Setting value in mysql table using html button

Question

I got a table with dynamic data with 5 td-s. First one is for the ID, second one for date, third for the name of the author, fourth for some properties and in the last one i got two buttons. I want them to change the value of the $status in applications table. For that I made 2 php files in which I added the mysql update function for each of the buttons. But I don't know why when I press the buttons it does everything in the php except it doesn't change the value of $status. Please let me know where I am wrong and how can I make it work. Thanks in advance.

The html code of the buttons (the last td):

<form action="status1.php">
<input type="submit" name="approve" value=" + ">
</form>
<form action="status2.php">
<input type="submit" name="refuse" value=" - ">
</form>

The PHP code for the buttons - status1.php (status2.php is the same but it changes the $status value to 2 instead of 1)

<?php
    require_once('config.php');
    $link = mysql_connect(DB_HOST, DB_USER, DB_PASSWORD);
    mysql_query('set names windows-1251', $link);
    if(!$link) {
        die('Failed to connect to server: ' . mysql_error());
    }
    $db = mysql_select_db(DB_DATABASE);
    if(!$db) {
        die("Unable to select database");
    }
    $id=$_GET['id'];
    $qry="UPDATE applications SET status=1 WHERE id='$id'";
    $result = mysql_query($qry);
        if($result) {
            header("location: applications.php");
            exit();
        }
        else {
            die("Query failed");
        }
?>

Answer 1

Well, are you getting any errors? Comment out the header("location: applications.php"); line so you will see if it throws any. Also try adding something like echo $qry so you can visually verify that the query is correct.

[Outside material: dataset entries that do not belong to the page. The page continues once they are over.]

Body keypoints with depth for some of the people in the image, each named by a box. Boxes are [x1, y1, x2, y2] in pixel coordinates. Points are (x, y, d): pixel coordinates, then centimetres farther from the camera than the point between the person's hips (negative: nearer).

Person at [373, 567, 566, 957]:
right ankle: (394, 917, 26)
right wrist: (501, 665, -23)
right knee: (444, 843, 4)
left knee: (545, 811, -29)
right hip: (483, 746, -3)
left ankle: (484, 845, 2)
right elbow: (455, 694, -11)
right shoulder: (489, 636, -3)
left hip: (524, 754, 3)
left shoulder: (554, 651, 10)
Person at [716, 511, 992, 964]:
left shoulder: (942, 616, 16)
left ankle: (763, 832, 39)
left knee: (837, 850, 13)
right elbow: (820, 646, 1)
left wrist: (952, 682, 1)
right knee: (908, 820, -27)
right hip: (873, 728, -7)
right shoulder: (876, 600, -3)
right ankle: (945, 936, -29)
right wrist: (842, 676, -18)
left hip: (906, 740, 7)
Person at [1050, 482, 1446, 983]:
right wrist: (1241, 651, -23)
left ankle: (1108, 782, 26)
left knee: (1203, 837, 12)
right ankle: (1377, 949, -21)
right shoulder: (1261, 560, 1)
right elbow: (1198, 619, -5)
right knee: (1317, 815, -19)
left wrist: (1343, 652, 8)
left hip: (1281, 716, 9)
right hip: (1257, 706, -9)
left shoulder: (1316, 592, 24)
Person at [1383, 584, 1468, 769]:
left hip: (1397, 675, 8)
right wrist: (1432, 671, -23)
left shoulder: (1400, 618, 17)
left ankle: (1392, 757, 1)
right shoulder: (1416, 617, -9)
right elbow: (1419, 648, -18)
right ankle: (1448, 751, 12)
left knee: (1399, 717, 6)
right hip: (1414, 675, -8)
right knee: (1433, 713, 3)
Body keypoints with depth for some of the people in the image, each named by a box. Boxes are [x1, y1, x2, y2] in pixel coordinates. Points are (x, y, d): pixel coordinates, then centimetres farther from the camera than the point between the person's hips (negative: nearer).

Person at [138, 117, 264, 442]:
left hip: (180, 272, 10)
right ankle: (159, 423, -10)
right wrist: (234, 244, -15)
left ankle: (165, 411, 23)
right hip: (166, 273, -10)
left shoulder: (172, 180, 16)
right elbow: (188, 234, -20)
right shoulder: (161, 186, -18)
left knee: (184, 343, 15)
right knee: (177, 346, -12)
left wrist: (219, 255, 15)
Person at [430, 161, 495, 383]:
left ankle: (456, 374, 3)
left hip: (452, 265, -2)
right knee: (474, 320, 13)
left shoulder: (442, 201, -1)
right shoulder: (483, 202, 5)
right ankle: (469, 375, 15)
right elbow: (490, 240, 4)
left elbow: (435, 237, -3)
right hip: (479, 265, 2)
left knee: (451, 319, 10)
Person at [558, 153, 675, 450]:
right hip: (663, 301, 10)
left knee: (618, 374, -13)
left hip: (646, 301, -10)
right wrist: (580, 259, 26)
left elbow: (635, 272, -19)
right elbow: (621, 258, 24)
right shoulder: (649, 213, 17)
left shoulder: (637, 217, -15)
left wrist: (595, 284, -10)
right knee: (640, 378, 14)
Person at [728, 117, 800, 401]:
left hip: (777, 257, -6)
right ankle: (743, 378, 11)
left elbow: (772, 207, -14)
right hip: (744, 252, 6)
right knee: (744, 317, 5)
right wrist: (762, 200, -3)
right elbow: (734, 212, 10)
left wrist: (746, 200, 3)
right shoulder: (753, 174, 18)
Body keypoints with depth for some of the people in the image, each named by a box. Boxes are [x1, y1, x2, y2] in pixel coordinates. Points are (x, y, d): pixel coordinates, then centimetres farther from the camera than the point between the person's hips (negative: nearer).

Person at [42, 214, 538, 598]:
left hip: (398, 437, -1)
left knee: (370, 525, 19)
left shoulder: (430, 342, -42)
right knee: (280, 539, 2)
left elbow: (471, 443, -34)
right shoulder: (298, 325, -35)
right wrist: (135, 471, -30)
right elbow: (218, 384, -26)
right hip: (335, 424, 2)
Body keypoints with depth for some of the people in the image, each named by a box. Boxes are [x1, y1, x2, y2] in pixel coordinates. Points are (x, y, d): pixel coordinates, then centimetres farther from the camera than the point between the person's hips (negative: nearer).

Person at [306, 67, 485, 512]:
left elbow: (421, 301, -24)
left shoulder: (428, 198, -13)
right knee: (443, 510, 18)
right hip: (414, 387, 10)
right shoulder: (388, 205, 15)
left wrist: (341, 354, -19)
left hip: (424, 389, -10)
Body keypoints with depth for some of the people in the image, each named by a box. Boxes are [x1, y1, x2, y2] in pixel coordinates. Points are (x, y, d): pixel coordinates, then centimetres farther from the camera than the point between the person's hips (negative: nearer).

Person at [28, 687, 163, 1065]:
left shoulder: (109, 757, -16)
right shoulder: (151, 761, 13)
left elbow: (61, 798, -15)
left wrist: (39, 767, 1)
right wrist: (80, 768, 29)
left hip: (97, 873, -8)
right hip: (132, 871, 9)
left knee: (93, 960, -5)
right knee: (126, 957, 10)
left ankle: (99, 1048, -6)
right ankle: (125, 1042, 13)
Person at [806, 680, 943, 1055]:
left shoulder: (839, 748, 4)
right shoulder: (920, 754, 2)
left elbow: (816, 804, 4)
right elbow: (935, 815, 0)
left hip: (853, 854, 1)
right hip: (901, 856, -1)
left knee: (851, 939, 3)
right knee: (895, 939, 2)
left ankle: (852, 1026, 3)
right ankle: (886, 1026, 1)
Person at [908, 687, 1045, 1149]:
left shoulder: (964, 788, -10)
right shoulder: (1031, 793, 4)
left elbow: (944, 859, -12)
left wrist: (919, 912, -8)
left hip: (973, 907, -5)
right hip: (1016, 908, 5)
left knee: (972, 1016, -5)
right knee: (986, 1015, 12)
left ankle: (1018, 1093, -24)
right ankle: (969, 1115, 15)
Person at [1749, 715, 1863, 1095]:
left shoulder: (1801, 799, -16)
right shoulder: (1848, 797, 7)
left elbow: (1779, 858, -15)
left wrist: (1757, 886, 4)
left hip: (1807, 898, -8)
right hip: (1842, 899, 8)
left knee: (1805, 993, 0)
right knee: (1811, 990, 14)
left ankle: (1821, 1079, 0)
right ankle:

Also, you should read up on SQL injection and how to protect against it. Directly sticking user input into the query like that can open the door to nastiness. Also, you aren't checking user input for apostrophes which can break your query. I personally use PDO, which makes it a lot easier and a bit safer.

Another suggestion, rather than having to maintain two separate submission PHP files, just put your two submit buttons like this:

<input type="submit" name="status" value=" + ">
<input type="submit" name="status" value=" - ">

Then change the form action to the name of the consolidated php file and in that file, just evaluate the value of the status like:

$status = 0;
if ($_GET["status" == " + ") $status = 1;

If you install PDO, you'd do the meat of the DB update like this:

$pdo = new PDO("mysql:host=" . DB_HOST . ";dbname=" . DB_DATABASE, DB_USER, DB_PASSWORD);
$sql = $pdo->prepare("UPDATE applications SET status=? WHERE id=?");
$sql->execute(array($status, $_GET["id"]));

..which would be a little safer than what you're doing now.

Disclaimer: I'm just a hobbyist PHP programmer, so there may be better ways than I've mentioned :)

Answer 2

use this instead of ur form tag for form 1

<from method="get" action="status1.php">

<input type="hidden" name="id" value="1"/>

<input type="submit" name="approve" value=" + "/>

</form>

for form2

<from method="get" action="status2.php">

<input type="hidden" name="id" value="2"/>

<input type="submit" name="refuse" value=" - "/>

</form>

Answer 3

You are using $_GET['id'] as identifier, but as far as I can see in the code, you are not actually sending any GET information apart from the submit button itself. So your query is currently actually updating the row WHERE id=''. That's why you don't get errors, but you don't get your desired result either.

Change the action parameter of your form to status1.php?id=$id, or add something like <input type="hidden" name="id" value="$id"/> inside the form.